The Crying Woman/La Llorona is a two-act play (three women; three men) with music. The story of the play interweaves, metaphorically, the legend of La Llorona
(The Crying Woman), with the lives of the two couples as they struggle to establish a common ground of cultural understanding during a time of economic uncertainty and personal crisis in their respective lives.
The character of La Llorona (a 16th-century Aztec woman), inhabits the stage as a spirit; in her song, she laments the deaths of her two sons, born of her union with the Spanish conquistador, Cortes, while singing her tale of tragedy and warnings of danger to the two couples.
Through its theme and story, the play addresses a wide range of issues: the dangers of miscommunication and cross-cultural misunderstanding; the importance of traditions; the need for recognition of and respect for the values of differing cultures; the destructiveness of economic and cultural imperialism; the distinction between the need for assimilation and the preservation of cultural integrity; the tension between the expression of individual personality and the need for personal recognition as it comes in conflict with interpersonal commitments and to the importance of solidifying the bonds of marital integrity.

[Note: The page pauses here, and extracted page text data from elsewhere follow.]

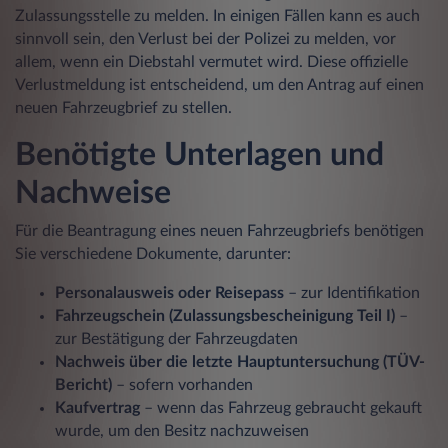
Zulassungsstelle zu melden. In einigen Fällen kann es auch
sinnvoll sein, den Verlust bei der Polizei zu melden, vor
allem, wenn ein Diebstahl vermutet wird. Diese offizielle
Verlustmeldung ist entscheidend, um den Antrag auf einen
neuen Fahrzeugbrief zu stellen.
Benötigte Unterlagen und
Nachweise
Für die Beantragung eines neuen Fahrzeugbriefs benötigen
Sie verschiedene Dokumente, darunter:
Personalausweis oder Reisepass
– zur Identifikation
Fahrzeugschein (Zulassungsbescheinigung Teil I)
–
zur Bestätigung der Fahrzeugdaten
Nachweis über die letzte Hauptuntersuchung (TÜV-
Bericht)
– sofern vorhanden
Kaufvertrag
– wenn das Fahrzeug gebraucht gekauft
wurde, um den Besitz nachzuweisen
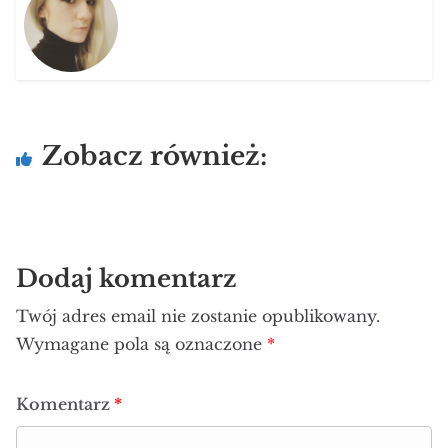
Zobacz również:
Dodaj komentarz
Twój adres email nie zostanie opublikowany.
Wymagane pola są oznaczone
*
Komentarz
*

Although the themes and issues of The Crying Woman/La Llorona are uniquely serious, the play offers a texture that is often quite hilarious and also very moving. In the end, The Crying Woman/La Llorona is a drama of character and circumstance that evolves to an extremely painful, and quite unexpected, climax.
The play is authored by Kathleen Anderson Culebro, an American playwright of Mexican and American heritage. We have been working with Kathleen for the past 18 months to develop the play to its fullest potential and intend to produce the play in an Off Broadway production next year. An initial staged reading, presented in August 2002 at Repertorio Español, has been followed by four additional developmental read-throughs, co-incident with on-site research in Mexico City and Texas; the play is now essentially complete and ready to be actualized in full production.